Tucapsky stands clear of the neo-classical stream unlike his compatriot
Ondrej Kukal whose violin concerto (Panton) I recall reviewing
a couple of years back. Tucapsky takes the way of knowing fantasy.
This is music for grown-ups; not hard-going in the avant-garde or atonal
senses - it is rather an extension of Prokofiev's First Violin Concerto
melded with quasi-exotic streams from Szymanowski and Miklós
Rózsa. Tucapsky scales touching nostalgic heights in the adagio
serio. The solo part is extremely virtuosic with some delightful
'neighing' effects. Fairytale fantasy is the order of the day.
The Viola Concerto was written at the request
of Martin Outram, principal viola of Ronald Corp's New London Orchestra.
Tucapsky has been much associated with both Corp and this orchestra.
The work has the brightness of the Violin Concerto and some of its mannerisms.
The viola is in an almost incessant spate of song. The invaluable notes
by Somm regular, Graham Melville-Mason, tell us that the second movement
carries inflections of sorrow and nostalgia following the split of the
Czech Republic and Slovakia in 1993. It is the most sustained emotional
statement on the disc. The helter-skelter switchback finale illustrates
Tucapsky's brilliant way with the percussion - something also evident
in the Violin Concerto. This movement also carries the legacy of the
andante in its great swooning violin
slides (1.43).
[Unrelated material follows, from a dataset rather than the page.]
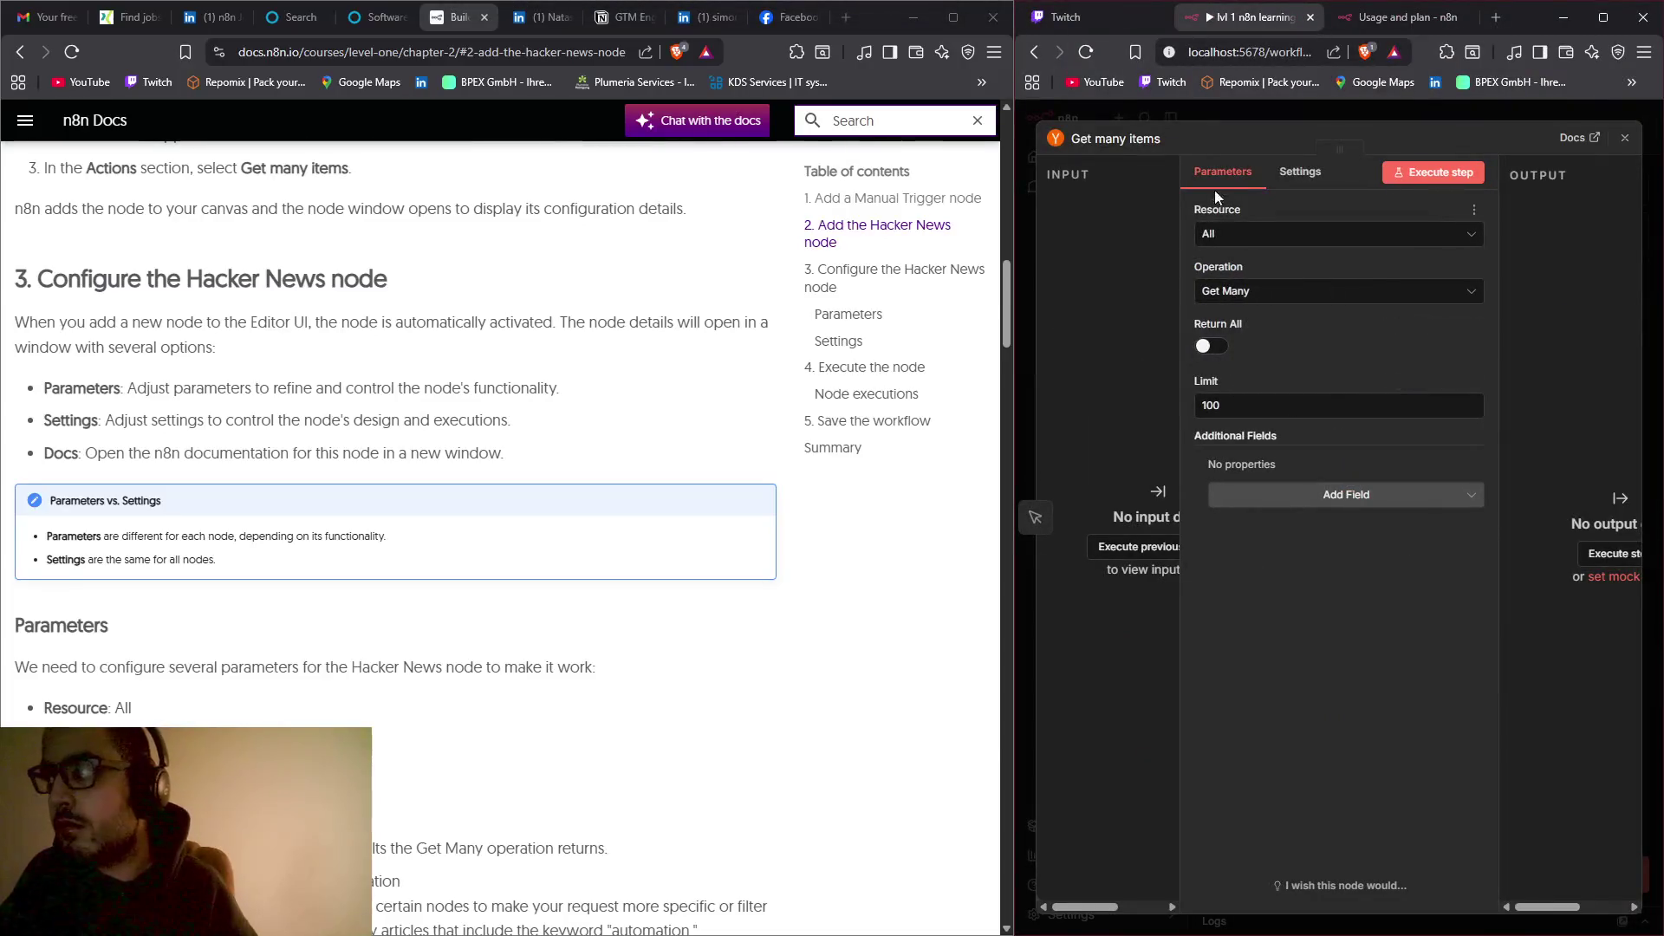
{"action": "left_click_drag", "start_coordinate": [1008, 276], "coordinate": [1011, 274]}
It ends in a warmly bathed hymnal of jubilation - a Martinů-like
joyous glow. Wonderful stuff.
I will now be on the lookout for his Rondo for
horn and strings (1953), Fantasia quasi una sonata for piano
(1982), Concertino for piano and strings (1991), the oratorio
Stabat Mater (1989), cantata Mary Magdalene (1991)
and his sole opera The Undertaker (a Pushkin story) (1988 and
premiered in London in 1993).
This is a covetable CD - the sort of disc which makes
reviewing 'peripheral' repertoire a joy. With its nostalgia and surreal
fantasy I shall be returning to these concertos again.